The dad character is a hard-working guy. He's smart, truly loves his girls and is pretty easy on the eyes. In other words, he reminded me of Jamie -- except Jamie's not black and I'm not an evil ex-wife. Throughout the movie, the dad hits different walls, including romantically. At first, his love interest - a high-powered attorney who's also black -- wants nothing to do with him because she's got preconceived stereotypes about black men from "the hood": bad credit; Baby Daddies'; lazy; ex-cons...and pretty much whatever else you see black artists doing on hip-hop videos.

She tells him all that, pretty much verbatim, and it was harsh. A verbal castration, really.

Then I thought about my brother - who is pretty much like the dad in the story (except for the kids and evil ex-wife). Who in turn, is very much like my husband. They're two hard-working, non-college-educated guys. But I guess that's where the similarities end. If you put my husband in a suit, outside of looking hot, someone could look at him and assume that he's a college educated office guy. Same suit on my brother: bad credit; Baby Daddy; lazy; excon.

Growing up, we were taught that we'd have some humps to overcome when it came to race -- it just went with the territory of living in the skin we're in.
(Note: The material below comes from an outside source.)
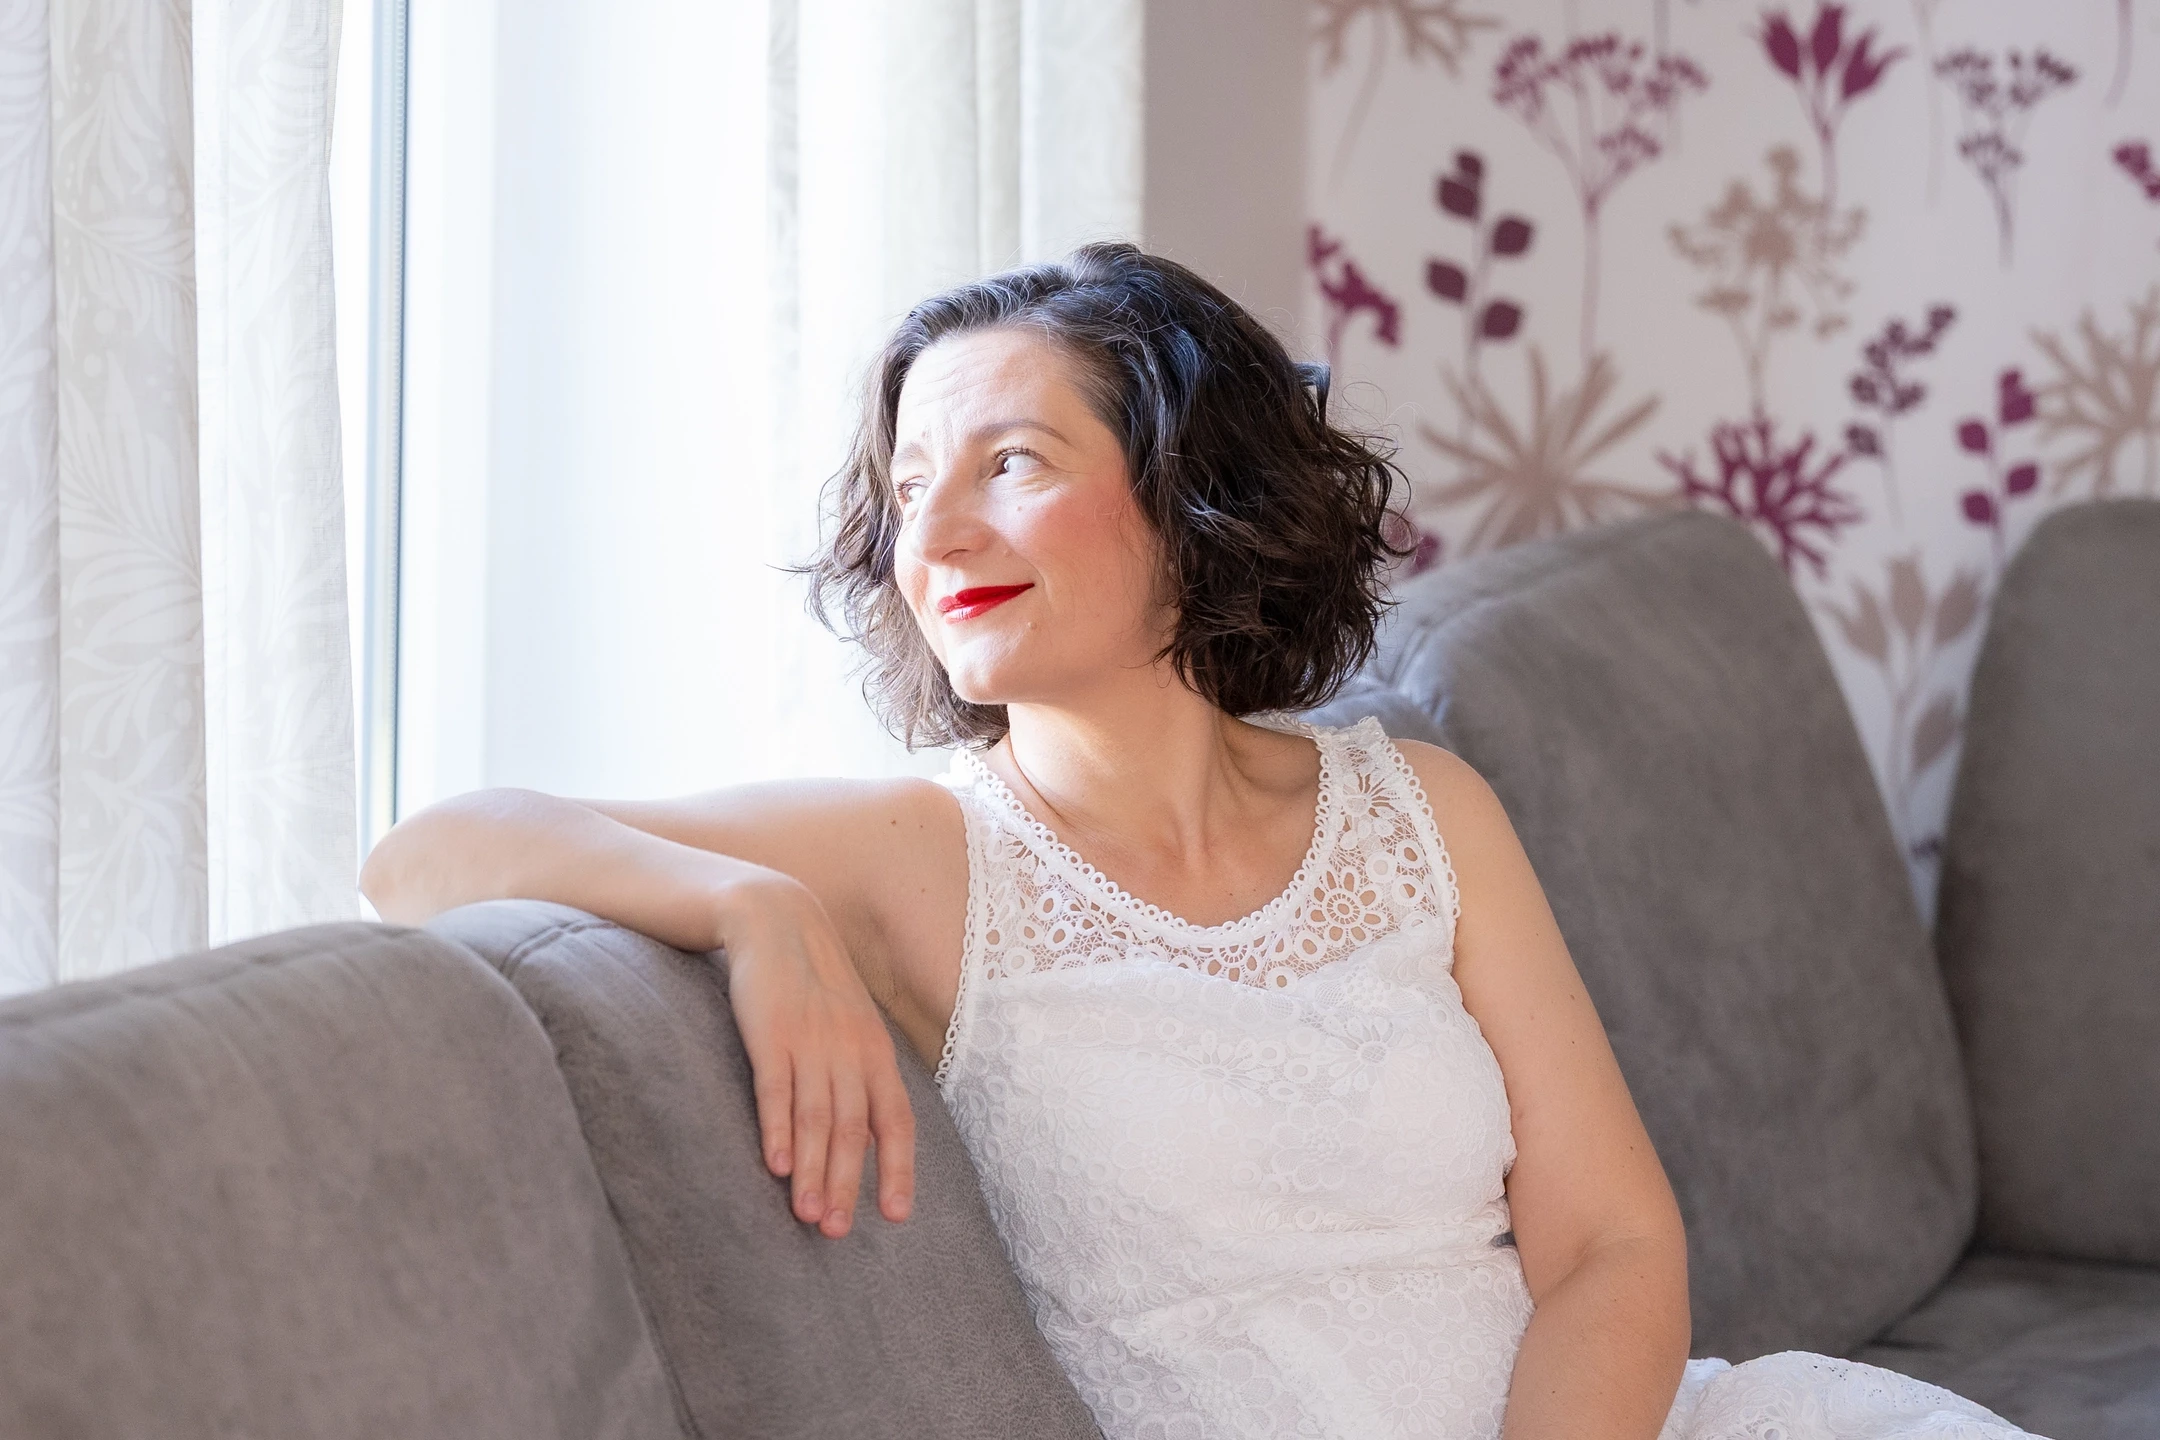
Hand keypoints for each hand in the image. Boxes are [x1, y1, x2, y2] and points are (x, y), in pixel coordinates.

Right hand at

We also knew that the humps weren't any excuse to not live up to our God-given potential; so as kids, we weren't suprised with the DWB Stops (Driving While Black) in the suburban parts of Milwaukee; learned to laugh off the department store detectives who followed us as soon as we entered and even at the people who decided we'd understand them better if they "talked black" to us.

But even with that attitude, even with our educations and ability to be "articulate", I know that these two guys who I love so much, and who are so alike, are living very different lives.

December 8, 2011

The Grass Isn't Greener...

Because of December birthdays and our work schedules, we run around like headless chickens during the first weeks of December.  This means that we miss the warmer temps, and we're usually in the middle of the cold snap by the time our schedules allows us to go Christmas tree shopping.  Not a big deal, but it's usuallly so cold by that time that I just want to get out of the car, snag a tree, and get back in the car post-haste.

It was no different a couple of years ago.  Jamie, Georgia and I piled in the car in the biting cold weather, and by the time the car heated up, we were at the Christmas tree lot.  We unpiled, and grabbed whatever trees were close for inspection; and this is how inspection goes: I see a tree.  Jamie holds and  spins it around so I can give it the once-over.  This all happens in between keeping an eye on our daughter and telling her to stay close and/or stop sticking her hands in the snow because her knit gloves will get wet and only make her hands cold.  Then, if it's a decent tree - relatively straight trunk, no Charlie Brown pine needle shedding -- I give my blessing. If no blessing is given, we keep looking and the cycle starts all over again.

Well, that particular year it just so happened that the first tree we found was a good tree, but Jamie, searching for perfection, suggested that finding a tree so soon was just too good to be true.  I agreed.  He put it back with the others and we went on to see what greener pastures the next row had in store.  Halfway through the next row, the wind howled and blew a chill through all of us. Smarter heads prevailed and we high-tailed our way back to the perfect tree...only to see it being carted off by another family.

Thirty minutes and thirty frozen fingers later, we were on our way home with another, not as perfect tree.  So we learned.  From now on, we take the first perfect or near-perfect Christmas tree and run.  Or at least walk quickly before the temperature drops below freezing.